_RAW DATA_

[Start of Attachment]

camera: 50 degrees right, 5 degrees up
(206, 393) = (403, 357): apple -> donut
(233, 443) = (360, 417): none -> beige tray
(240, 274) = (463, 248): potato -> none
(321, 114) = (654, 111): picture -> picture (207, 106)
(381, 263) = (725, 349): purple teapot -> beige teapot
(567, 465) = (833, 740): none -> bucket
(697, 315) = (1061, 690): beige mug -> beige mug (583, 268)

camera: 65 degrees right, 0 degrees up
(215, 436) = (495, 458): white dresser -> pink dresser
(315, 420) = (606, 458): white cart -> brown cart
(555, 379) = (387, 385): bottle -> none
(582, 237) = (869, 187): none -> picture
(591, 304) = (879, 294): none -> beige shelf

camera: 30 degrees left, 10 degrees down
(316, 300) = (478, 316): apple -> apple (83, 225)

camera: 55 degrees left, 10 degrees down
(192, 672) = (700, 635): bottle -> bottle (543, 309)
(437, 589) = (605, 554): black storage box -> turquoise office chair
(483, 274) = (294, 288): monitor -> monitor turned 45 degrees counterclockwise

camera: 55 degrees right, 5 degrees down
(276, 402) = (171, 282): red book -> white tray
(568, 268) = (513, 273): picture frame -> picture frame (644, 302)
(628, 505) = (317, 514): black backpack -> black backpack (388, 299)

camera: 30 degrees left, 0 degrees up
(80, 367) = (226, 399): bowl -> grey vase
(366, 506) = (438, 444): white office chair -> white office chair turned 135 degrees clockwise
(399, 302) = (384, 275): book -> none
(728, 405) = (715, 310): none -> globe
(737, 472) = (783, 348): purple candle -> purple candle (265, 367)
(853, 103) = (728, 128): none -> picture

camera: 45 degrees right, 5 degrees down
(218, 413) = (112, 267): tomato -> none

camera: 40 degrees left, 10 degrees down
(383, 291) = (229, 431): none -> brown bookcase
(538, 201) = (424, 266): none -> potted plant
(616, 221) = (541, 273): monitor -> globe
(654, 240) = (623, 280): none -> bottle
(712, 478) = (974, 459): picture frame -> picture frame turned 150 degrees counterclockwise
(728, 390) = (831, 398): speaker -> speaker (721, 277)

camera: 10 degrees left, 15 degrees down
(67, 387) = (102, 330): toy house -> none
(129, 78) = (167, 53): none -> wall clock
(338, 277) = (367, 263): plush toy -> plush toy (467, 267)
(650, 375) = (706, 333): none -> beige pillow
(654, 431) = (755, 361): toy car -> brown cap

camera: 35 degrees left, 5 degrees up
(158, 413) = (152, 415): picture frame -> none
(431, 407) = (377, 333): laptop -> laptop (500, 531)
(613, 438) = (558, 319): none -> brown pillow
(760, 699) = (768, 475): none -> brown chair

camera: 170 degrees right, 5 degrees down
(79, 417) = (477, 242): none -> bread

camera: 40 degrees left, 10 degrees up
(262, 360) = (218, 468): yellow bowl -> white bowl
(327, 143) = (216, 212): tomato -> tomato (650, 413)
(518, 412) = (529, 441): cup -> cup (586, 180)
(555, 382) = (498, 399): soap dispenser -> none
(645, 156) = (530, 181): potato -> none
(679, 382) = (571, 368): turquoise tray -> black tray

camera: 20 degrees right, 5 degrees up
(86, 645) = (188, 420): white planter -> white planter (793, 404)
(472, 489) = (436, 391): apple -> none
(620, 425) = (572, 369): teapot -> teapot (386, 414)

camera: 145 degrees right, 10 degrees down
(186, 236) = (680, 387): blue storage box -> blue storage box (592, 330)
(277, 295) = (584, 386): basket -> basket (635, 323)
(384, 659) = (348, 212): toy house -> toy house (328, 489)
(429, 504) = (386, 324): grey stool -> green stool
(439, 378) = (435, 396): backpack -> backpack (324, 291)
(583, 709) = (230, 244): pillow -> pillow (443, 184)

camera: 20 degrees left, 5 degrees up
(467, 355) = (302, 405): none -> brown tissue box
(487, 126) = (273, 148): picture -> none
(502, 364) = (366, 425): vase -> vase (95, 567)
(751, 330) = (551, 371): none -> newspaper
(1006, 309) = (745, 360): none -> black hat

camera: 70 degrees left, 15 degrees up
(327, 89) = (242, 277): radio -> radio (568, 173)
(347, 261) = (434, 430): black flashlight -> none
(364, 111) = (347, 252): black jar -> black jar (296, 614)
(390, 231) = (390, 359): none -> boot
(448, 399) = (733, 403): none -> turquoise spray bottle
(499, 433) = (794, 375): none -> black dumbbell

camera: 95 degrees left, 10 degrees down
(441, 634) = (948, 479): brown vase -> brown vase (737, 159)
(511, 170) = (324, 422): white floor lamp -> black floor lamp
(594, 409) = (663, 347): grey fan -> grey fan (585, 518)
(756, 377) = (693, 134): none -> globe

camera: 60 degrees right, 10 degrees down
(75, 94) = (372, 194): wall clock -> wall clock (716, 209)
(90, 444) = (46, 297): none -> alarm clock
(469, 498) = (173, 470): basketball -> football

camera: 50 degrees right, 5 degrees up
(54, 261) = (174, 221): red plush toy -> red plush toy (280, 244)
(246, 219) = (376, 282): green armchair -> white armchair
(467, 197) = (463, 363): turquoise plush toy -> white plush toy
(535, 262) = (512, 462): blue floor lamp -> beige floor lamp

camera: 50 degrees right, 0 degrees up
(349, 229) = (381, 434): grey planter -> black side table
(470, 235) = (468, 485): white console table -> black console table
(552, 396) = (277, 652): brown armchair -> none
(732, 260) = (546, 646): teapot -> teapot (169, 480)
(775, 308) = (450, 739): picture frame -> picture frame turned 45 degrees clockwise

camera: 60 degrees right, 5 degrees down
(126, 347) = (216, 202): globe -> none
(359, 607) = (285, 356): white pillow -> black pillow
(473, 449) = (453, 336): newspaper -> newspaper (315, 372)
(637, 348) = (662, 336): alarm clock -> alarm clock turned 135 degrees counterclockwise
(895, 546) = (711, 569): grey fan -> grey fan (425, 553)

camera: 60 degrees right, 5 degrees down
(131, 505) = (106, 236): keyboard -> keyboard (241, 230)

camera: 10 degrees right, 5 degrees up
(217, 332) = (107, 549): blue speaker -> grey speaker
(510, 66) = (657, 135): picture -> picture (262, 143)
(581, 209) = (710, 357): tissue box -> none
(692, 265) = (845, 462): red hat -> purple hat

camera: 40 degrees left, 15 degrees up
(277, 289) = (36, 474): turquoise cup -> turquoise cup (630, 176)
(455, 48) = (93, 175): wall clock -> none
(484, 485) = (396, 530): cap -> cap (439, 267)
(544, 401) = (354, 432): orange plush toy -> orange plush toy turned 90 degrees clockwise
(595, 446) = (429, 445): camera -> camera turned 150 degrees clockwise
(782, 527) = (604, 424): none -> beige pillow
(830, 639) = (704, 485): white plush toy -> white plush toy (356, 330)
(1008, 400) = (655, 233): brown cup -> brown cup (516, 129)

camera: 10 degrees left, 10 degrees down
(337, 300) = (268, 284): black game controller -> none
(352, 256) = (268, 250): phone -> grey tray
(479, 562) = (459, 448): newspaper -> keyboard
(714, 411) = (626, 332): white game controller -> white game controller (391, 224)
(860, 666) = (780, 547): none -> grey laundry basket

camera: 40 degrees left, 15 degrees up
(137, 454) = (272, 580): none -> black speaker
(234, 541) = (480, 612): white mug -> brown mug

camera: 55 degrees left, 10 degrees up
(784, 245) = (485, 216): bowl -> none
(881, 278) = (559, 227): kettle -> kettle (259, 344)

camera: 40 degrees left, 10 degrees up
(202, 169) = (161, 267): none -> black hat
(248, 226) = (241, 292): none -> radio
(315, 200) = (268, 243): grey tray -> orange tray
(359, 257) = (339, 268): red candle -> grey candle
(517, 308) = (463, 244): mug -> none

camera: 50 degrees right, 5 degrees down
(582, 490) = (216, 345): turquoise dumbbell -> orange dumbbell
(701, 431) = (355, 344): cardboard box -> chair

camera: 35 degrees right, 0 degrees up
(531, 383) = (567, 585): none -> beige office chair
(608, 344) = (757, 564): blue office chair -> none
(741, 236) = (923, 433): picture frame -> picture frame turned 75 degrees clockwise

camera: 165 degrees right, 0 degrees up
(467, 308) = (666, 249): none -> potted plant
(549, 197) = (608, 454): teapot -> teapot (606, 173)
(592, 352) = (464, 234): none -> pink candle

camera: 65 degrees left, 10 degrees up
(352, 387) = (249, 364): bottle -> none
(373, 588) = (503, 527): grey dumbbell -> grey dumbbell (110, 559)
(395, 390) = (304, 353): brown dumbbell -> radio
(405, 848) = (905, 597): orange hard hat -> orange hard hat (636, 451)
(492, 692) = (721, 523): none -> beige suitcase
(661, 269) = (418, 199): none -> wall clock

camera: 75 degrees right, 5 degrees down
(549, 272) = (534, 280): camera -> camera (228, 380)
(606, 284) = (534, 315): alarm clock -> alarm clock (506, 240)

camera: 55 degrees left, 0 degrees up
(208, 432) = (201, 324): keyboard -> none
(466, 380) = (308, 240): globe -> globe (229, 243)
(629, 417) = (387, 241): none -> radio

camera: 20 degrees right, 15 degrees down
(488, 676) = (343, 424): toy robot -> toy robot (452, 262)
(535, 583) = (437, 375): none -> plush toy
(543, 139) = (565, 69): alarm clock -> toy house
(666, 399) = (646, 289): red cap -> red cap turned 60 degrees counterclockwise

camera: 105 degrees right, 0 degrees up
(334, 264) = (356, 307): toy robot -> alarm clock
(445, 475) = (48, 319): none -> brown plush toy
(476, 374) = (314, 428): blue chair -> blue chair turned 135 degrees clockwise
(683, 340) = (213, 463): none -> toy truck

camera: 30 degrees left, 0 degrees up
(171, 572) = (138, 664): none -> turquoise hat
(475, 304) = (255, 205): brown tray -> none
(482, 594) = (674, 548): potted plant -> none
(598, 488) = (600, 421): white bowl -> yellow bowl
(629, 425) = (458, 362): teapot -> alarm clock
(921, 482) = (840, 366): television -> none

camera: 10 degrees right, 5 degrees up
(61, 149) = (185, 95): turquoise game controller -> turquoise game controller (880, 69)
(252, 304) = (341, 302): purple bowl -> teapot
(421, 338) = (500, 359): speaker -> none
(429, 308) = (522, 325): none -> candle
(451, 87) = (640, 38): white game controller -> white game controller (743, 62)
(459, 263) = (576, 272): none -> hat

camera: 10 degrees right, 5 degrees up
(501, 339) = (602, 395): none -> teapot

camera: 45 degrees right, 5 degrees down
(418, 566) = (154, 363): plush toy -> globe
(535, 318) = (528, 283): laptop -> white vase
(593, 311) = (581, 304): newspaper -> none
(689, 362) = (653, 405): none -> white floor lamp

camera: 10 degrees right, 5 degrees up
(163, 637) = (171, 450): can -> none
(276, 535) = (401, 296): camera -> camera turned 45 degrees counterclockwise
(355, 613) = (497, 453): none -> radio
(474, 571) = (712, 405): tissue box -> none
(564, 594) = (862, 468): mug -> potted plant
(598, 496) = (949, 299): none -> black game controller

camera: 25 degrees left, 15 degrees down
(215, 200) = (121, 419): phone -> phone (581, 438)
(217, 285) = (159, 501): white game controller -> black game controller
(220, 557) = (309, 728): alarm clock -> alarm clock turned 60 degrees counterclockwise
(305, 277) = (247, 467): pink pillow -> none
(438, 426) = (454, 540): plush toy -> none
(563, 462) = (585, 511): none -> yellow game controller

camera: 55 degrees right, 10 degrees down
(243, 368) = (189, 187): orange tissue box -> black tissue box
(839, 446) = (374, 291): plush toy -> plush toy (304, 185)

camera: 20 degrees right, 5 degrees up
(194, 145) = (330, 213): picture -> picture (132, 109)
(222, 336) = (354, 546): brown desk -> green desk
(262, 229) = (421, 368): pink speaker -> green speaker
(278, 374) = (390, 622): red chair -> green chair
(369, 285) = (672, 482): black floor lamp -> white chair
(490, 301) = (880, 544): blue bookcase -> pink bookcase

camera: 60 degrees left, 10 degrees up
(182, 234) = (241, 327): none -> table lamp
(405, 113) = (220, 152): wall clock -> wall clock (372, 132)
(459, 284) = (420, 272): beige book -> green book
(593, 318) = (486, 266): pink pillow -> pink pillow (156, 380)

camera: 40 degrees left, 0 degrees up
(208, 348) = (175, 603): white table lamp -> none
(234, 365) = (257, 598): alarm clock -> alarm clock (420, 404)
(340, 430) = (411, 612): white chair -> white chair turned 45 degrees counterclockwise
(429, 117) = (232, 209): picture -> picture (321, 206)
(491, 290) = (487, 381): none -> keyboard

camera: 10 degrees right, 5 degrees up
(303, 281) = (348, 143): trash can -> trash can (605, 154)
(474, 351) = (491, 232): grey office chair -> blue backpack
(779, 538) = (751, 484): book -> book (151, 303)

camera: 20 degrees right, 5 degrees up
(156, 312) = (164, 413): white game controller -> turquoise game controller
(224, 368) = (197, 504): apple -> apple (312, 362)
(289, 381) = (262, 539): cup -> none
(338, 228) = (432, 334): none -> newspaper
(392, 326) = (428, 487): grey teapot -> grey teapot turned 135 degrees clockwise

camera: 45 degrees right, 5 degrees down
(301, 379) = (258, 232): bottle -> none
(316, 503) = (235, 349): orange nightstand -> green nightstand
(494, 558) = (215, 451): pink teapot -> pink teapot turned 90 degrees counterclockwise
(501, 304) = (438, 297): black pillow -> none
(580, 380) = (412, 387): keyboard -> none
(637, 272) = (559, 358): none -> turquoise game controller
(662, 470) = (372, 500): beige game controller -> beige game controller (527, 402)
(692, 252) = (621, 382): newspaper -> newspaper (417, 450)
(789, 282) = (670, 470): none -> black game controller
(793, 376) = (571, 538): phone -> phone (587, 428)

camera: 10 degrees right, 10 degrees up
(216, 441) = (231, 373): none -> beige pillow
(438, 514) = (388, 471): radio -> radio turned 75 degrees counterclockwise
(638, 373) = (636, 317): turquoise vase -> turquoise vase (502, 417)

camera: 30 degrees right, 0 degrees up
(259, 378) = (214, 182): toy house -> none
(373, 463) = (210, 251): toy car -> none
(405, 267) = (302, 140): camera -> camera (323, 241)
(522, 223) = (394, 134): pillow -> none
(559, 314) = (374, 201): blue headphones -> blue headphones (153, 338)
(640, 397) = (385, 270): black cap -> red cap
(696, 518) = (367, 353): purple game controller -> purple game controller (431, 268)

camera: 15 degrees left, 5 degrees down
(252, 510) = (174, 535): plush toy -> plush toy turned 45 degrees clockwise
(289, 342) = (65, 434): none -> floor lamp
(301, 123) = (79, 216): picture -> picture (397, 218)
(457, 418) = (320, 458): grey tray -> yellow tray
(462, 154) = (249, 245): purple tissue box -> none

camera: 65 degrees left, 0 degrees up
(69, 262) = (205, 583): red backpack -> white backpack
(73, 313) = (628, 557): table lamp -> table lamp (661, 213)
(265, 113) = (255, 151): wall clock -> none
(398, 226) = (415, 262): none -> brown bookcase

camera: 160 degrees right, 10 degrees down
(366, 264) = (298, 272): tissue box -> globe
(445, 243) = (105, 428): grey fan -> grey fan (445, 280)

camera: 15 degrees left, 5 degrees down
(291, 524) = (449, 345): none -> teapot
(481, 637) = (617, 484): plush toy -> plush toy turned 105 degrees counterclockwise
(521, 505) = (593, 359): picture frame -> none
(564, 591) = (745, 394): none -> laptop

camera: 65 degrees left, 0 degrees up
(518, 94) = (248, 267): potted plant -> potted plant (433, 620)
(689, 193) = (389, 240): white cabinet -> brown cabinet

[End of Attachment]

_ASSIGNMENT_
Your answer should consist of the lines from the listing that hold the word "monitor".

_EXPECTED ANSWER_
(483, 274) = (294, 288): monitor -> monitor turned 45 degrees counterclockwise
(616, 221) = (541, 273): monitor -> globe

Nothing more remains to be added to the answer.